Input records —
- Opening Delimiter -

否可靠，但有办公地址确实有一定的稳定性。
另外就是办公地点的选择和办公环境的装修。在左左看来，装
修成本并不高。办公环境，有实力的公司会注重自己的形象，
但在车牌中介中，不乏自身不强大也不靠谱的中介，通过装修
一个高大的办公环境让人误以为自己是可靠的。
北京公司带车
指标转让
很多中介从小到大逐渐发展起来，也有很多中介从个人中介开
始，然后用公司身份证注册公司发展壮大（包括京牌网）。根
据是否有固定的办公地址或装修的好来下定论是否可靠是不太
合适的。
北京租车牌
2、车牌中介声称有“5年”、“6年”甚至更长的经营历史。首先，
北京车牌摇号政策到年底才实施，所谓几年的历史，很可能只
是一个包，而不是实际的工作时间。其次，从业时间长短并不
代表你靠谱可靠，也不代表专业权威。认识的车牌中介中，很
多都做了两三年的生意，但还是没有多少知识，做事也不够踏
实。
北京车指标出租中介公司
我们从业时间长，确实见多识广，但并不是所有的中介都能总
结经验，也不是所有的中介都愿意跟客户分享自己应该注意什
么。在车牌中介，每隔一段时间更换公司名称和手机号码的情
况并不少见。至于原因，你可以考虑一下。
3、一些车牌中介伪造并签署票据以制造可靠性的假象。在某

- Closing Delimiter -

Task requirements — Could you print, exactly and with nothing else, the lines from the one containing "很多中介从小到大逐渐发展起来，也有很多中介从个人中介开" through the last line of the records above?

Response for this exercise —
很多中介从小到大逐渐发展起来，也有很多中介从个人中介开
始，然后用公司身份证注册公司发展壮大（包括京牌网）。根
据是否有固定的办公地址或装修的好来下定论是否可靠是不太
合适的。
北京租车牌
2、车牌中介声称有“5年”、“6年”甚至更长的经营历史。首先，
北京车牌摇号政策到年底才实施，所谓几年的历史，很可能只
是一个包，而不是实际的工作时间。其次，从业时间长短并不
代表你靠谱可靠，也不代表专业权威。认识的车牌中介中，很
多都做了两三年的生意，但还是没有多少知识，做事也不够踏
实。
北京车指标出租中介公司
我们从业时间长，确实见多识广，但并不是所有的中介都能总
结经验，也不是所有的中介都愿意跟客户分享自己应该注意什
么。在车牌中介，每隔一段时间更换公司名称和手机号码的情
况并不少见。至于原因，你可以考虑一下。
3、一些车牌中介伪造并签署票据以制造可靠性的假象。在某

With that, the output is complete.